Hillbilly Élégie, J.D. Vance

J’aime bien lire des témoignages historiques et sociaux (surtout américains) (surtout du XIXe siècle) (surtout de l’Ouest) (#teamwestern jusqu’au bout). Du coup, quand l’occasion m’a été donnée de lire celui-ci à l’occasion des matchs de la rentrée littéraire, j’ai dit oh ben oui pourquoi pas.

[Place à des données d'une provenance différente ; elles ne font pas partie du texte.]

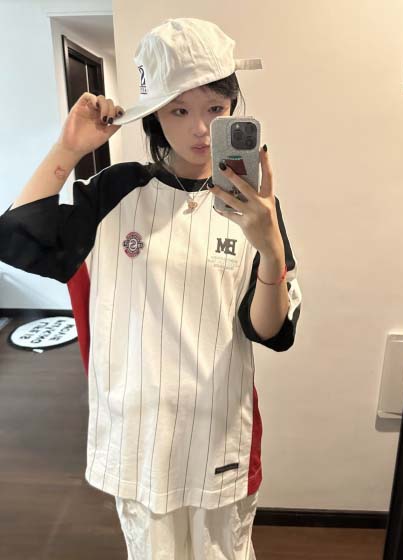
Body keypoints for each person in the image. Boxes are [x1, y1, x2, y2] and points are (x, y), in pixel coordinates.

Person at [0, 17, 302, 560]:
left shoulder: (256, 206)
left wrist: (270, 249)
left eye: (215, 108)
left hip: (220, 433)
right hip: (140, 437)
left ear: (235, 108)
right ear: (156, 117)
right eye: (178, 110)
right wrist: (67, 148)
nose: (200, 129)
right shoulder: (116, 193)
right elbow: (18, 240)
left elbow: (271, 331)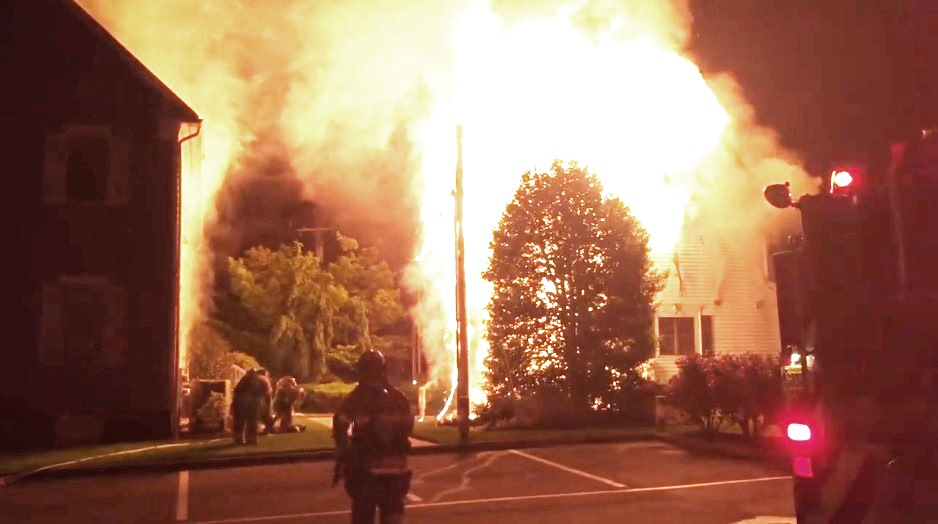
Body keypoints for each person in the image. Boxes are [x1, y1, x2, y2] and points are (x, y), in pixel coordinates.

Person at [333, 350, 414, 524]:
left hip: (365, 465)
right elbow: (408, 426)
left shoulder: (356, 398)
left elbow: (340, 425)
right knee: (393, 512)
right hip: (395, 466)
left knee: (364, 513)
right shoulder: (398, 397)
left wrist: (345, 452)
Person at [231, 368, 272, 445]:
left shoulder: (244, 379)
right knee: (252, 421)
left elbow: (236, 391)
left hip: (239, 401)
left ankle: (238, 438)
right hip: (253, 403)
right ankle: (251, 438)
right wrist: (267, 412)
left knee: (239, 421)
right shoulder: (263, 381)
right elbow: (267, 396)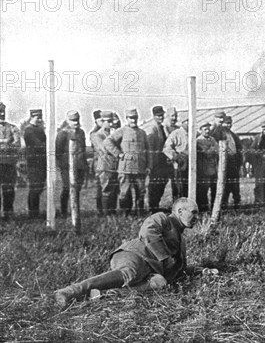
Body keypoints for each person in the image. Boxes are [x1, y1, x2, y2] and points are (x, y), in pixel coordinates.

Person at [54, 197, 200, 308]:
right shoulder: (162, 218)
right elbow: (148, 232)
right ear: (180, 211)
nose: (196, 218)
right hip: (135, 254)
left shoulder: (181, 240)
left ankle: (105, 295)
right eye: (193, 213)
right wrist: (165, 257)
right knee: (130, 273)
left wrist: (202, 270)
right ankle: (70, 291)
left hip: (150, 269)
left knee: (160, 282)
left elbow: (181, 268)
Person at [104, 108, 149, 216]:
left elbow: (148, 151)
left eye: (135, 118)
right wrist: (119, 154)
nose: (133, 120)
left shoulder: (142, 133)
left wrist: (149, 165)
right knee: (125, 192)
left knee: (141, 192)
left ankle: (140, 213)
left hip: (140, 167)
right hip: (126, 167)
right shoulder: (122, 131)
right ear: (127, 119)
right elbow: (107, 142)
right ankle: (126, 214)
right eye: (131, 118)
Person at [55, 111, 87, 218]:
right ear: (68, 120)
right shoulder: (63, 133)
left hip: (80, 165)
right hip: (67, 167)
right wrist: (64, 165)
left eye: (77, 120)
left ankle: (75, 211)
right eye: (73, 120)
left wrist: (84, 164)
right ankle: (63, 211)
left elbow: (83, 149)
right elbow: (58, 152)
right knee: (67, 188)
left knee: (77, 188)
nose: (76, 122)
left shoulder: (81, 132)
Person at [90, 111, 120, 216]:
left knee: (114, 189)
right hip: (104, 166)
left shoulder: (112, 133)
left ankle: (112, 211)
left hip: (114, 166)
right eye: (108, 121)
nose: (111, 124)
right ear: (102, 121)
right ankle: (105, 213)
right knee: (106, 189)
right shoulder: (98, 135)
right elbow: (105, 149)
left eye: (112, 121)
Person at [143, 106, 171, 213]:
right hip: (156, 163)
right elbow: (150, 148)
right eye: (158, 116)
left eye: (162, 115)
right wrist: (151, 164)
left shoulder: (162, 128)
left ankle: (156, 206)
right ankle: (153, 208)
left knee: (161, 185)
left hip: (163, 163)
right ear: (154, 116)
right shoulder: (152, 129)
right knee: (154, 186)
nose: (161, 117)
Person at [23, 109, 46, 219]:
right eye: (38, 118)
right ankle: (32, 213)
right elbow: (39, 144)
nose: (40, 120)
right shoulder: (29, 130)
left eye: (41, 117)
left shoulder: (40, 129)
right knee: (35, 188)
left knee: (40, 187)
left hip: (41, 162)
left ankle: (35, 211)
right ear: (32, 117)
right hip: (33, 163)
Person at [0, 102, 21, 220]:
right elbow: (11, 143)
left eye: (3, 111)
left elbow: (17, 144)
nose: (2, 114)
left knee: (9, 190)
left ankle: (8, 214)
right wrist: (6, 141)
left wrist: (4, 144)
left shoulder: (12, 128)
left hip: (9, 164)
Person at [163, 113, 190, 200]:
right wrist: (176, 157)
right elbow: (166, 148)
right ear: (183, 122)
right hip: (180, 165)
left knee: (188, 187)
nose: (190, 124)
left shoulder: (193, 134)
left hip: (190, 164)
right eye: (187, 122)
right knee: (179, 187)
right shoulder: (176, 133)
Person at [220, 116, 243, 209]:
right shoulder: (220, 134)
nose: (228, 125)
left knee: (235, 187)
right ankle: (223, 206)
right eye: (226, 123)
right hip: (225, 163)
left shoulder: (234, 135)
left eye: (230, 123)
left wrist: (240, 164)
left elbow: (239, 150)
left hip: (234, 164)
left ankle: (237, 206)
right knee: (225, 187)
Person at [196, 122, 218, 212]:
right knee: (203, 192)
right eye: (205, 129)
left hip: (213, 169)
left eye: (208, 129)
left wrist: (213, 150)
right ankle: (203, 210)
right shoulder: (198, 141)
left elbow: (217, 150)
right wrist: (212, 150)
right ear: (200, 130)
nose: (207, 131)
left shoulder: (212, 139)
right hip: (203, 171)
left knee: (214, 191)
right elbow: (207, 153)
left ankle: (214, 209)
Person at [90, 110, 103, 215]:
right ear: (96, 121)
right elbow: (100, 148)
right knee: (99, 187)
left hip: (105, 161)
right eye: (101, 120)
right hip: (98, 162)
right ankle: (100, 210)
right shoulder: (94, 133)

Mais ce qui est un peu le problème des témoignages de manière générale (du moins en ce qui me concerne), c’est que, même si ça m’intéresse sur le fond, la forme fait que je trouve souvent ça moins entraînant qu’un roman et je m’investis moins.

Hillbilly-elegie

 

De quoi ça parle ?

L’auteur a grandi dans une famille ouvrière blanche des Appalaches, et raconte son enfance et sa jeunesse, entre envie de s’en sortir et influences sociales.

 

 

J’ai apprécié ce livre, je l’ai lu rapidement (un trajet en train) (oui bon un long trajet) (je fais partie des oubliées du TGV), et j’ai trouvé vraiment intéressant de découvrir ce pan de la population américaine que je connais assez mal, et qui est assez peu représenté de manière générale – pas vraiment des rednecks, pas non plus des gens de l’Ouest (comme dans Blessés), ni des citadins. Au niveau sociologique et culturel, ça a été une lecture vraiment instructive, qui m’a permis de mieux comprendre l’Amérique et les Américains.

Mais mon problème, comme je disais plus haut, c’est que je l’ai surtout lu comme un documentaire et que du coup, si ça m’a intéressée, je n’ai pas vraiment réussi à y adhérer pour autant, ni à éprouver de l’empathie pour les personnages – les personnes. Du coup, je l’ai apprécié pour son aspect culturel et sa valeur de témoignage, mais pas tant pour son aspect littéraire et personnel.

Est-ce que ça veut dire que je suis une psychopathe en manque d’empathie ? Je ne pense pas. (J’espère pas.) Je pense surtout que la manière dont je l’ai abordé à joué sur mon ressenti et ma façon de me confronter aux personnages : comme ce sont de vraies personnes, je n’ai pas envie de projeter sur eux des fantasmes (au sens large), des interprétations, comme je le fais pour des personnages de romans, parce que pour moi ce serait un peu malsain, ça serait m’immiscer dans la vie de ces vraies personnes qui n’ont rien demandé et qui ne méritent pas ça.

Du coup, à cause de ça, je prends de la distance avec le texte et je l’aborde avec un regard très extérieur, plus curieux de ce qu’il peut m’apprendre que de ce qu’il me raconte (au sens d’histoire romanesque).

C’est donc pour ça que, ici, j’ai aimé ma lecture sans m’y sentir impliquée émotionnellement, d’autant plus que l’histoire est (relativement) contemporaine. J’ai aimé la découverte, j’ai aimé ce que j’ai appris, mais mon avis sur le livre en tant que tel est plus mitigé, et je ne sais pas si, à cause de cette distance que j’ai prise, il restera longtemps dans mes pensées.